◆ PROVIDED TEXT:
The awc wfcm manuals are how to do it right not necessarily to the minimum code


----------



## Architect1281 (Mar 12, 2012)

Plywood sheathing design and diaphram loads per the APA 3/4 T&G sturd-i-floor rating is good to 100 PSI


----------



## ICE (Mar 12, 2012)

Architect1281 said:
			
		

> Ice I know where and why your thinking quality and method of construction this question is answered on fig 30 here http://www.awc.org/pdf/wcd1-300.pdf
> 
> The awc wfcm manuals are how to do it right not necessarily to the minimum code


Hey! Ya gotta trust Americans.  I like the book, thanks friend. I'm not crazy after all.  Well the absence of evidence is not evidence of absence, so maybe I am. Crazy that is.


----------



## ICE (Mar 12, 2012)

KZQuixote said:
			
		

> I say now, I mean,* I say now! *Can we have a moment of silence while the International Ice Code spontaneously generates a new code section requiring ladder blocking under non-bearing partitions.
> 
> Of course because this new section will be uniformly enforced across his concrete jungle, it'll be OK!
> 
> FogHorn


One Eye you do get around don't you.  We all pretty much agreed that there is no code for that.  And could you get the code straight please. It is not International.  It is Intergalactic. Your sister Texasbo named it that because she didn't want to be left out.  Big surprise, that one.  Y'all thought Scooter was a guy huh. I know...I was just as surprised as you are.  Best part is, she wanted to say prophylactic code because she thinks my name is Dick.  A head that big you would figure that the brain was a workhorse. What a disappointment; don't you agree?

Tiger


----------



## Big Mac (Mar 13, 2012)

Check out Section 2308.3.2 of the 2012 IBC


----------

(Stored items)
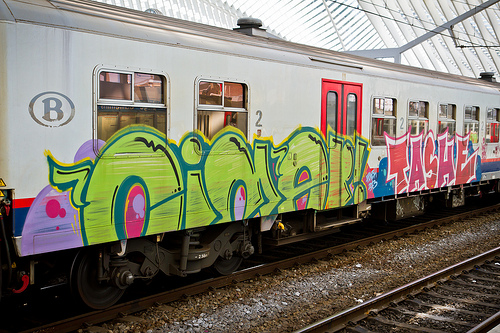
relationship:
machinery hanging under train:
[8, 259, 33, 314] [1, 0, 498, 324]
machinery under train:
[8, 259, 33, 314] [5, 76, 499, 296]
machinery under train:
[5, 261, 36, 302] [2, 1, 497, 269]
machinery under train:
[8, 259, 33, 314] [1, 0, 498, 324]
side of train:
[6, 1, 498, 265] [1, 0, 498, 324]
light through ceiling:
[251, 2, 359, 43] [92, 0, 498, 79]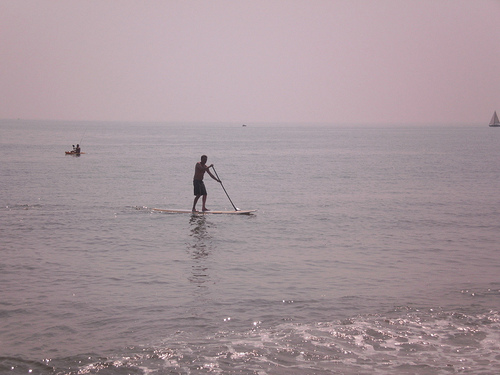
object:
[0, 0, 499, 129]
sky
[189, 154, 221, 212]
man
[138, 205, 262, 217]
surfboard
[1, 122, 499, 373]
water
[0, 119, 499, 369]
ocean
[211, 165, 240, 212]
paddle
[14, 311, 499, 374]
ripple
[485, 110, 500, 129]
boat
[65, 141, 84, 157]
people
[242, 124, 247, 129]
object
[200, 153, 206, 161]
hair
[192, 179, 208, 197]
shorts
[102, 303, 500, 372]
wave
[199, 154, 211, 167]
head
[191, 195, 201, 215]
legs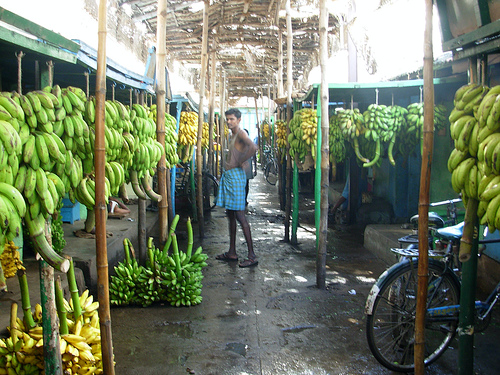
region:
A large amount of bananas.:
[1, 43, 498, 374]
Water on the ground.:
[150, 312, 263, 366]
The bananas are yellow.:
[2, 295, 113, 372]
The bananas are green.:
[110, 244, 208, 309]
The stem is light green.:
[19, 220, 86, 282]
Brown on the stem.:
[29, 253, 76, 275]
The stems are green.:
[155, 211, 205, 271]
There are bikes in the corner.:
[371, 182, 496, 372]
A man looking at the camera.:
[216, 105, 268, 277]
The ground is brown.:
[196, 265, 379, 370]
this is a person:
[201, 92, 288, 256]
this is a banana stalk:
[361, 85, 391, 193]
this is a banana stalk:
[385, 96, 445, 171]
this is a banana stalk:
[281, 71, 335, 188]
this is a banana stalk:
[155, 216, 210, 310]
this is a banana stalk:
[102, 251, 136, 312]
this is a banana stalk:
[10, 69, 87, 284]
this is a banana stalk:
[50, 81, 121, 233]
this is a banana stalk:
[118, 76, 149, 210]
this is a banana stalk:
[172, 95, 210, 193]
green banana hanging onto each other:
[25, 95, 53, 129]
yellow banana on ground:
[70, 322, 103, 374]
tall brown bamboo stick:
[90, 50, 119, 371]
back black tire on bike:
[369, 259, 458, 374]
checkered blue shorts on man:
[217, 167, 250, 212]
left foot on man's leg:
[240, 256, 263, 268]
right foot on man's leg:
[216, 245, 235, 264]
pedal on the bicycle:
[481, 297, 499, 326]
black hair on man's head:
[226, 106, 245, 117]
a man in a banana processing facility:
[124, 79, 264, 276]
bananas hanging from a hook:
[361, 95, 385, 145]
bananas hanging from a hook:
[333, 94, 360, 140]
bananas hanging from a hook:
[5, 85, 55, 222]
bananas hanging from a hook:
[44, 84, 87, 201]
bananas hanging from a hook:
[108, 98, 129, 194]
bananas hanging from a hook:
[128, 101, 143, 173]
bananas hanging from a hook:
[443, 86, 483, 217]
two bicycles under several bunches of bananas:
[352, 153, 497, 368]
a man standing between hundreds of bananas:
[116, 90, 398, 290]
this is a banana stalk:
[131, 249, 168, 308]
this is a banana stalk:
[55, 251, 118, 371]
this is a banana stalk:
[4, 300, 43, 371]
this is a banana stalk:
[447, 68, 478, 257]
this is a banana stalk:
[461, 70, 496, 256]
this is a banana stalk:
[404, 80, 427, 167]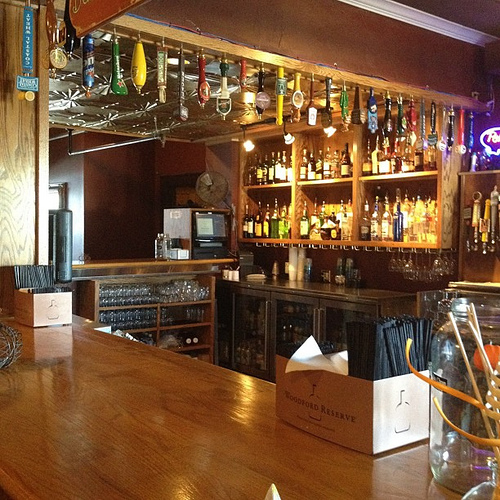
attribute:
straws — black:
[344, 312, 436, 379]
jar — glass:
[421, 287, 498, 494]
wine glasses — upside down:
[387, 248, 456, 285]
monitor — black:
[184, 212, 233, 252]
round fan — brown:
[197, 170, 227, 204]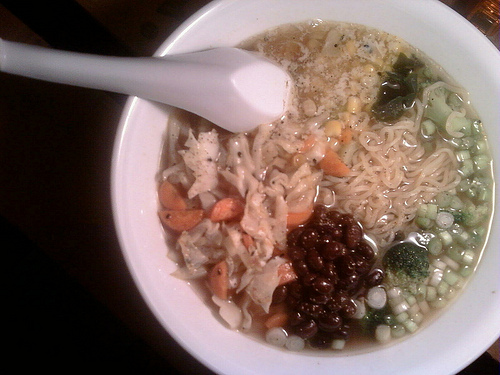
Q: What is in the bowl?
A: Soup.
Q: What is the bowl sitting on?
A: The table.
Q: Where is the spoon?
A: In the bowl.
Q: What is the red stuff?
A: Beans.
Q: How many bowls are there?
A: One.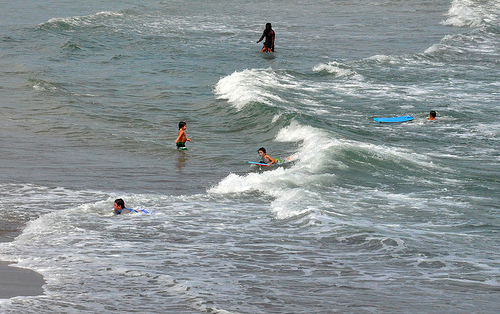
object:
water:
[22, 63, 90, 130]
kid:
[257, 147, 295, 166]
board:
[372, 115, 414, 123]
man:
[256, 23, 275, 53]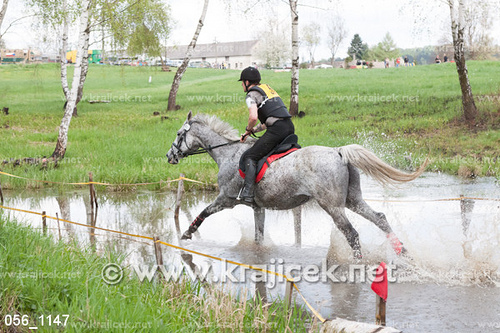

◆ THE PROBLEM: Repeat word for word the passage of the building-code thread, starting at "One Eye you" and ending at "(Mar 13, 2012)".

◆ WRITTEN SOLUTION:
One Eye you do get around don't you.  We all pretty much agreed that there is no code for that.  And could you get the code straight please. It is not International.  It is Intergalactic. Your sister Texasbo named it that because she didn't want to be left out.  Big surprise, that one.  Y'all thought Scooter was a guy huh. I know...I was just as surprised as you are.  Best part is, she wanted to say prophylactic code because she thinks my name is Dick.  A head that big you would figure that the brain was a workhorse. What a disappointment; don't you agree?

Tiger


----------



## Big Mac (Mar 13, 2012)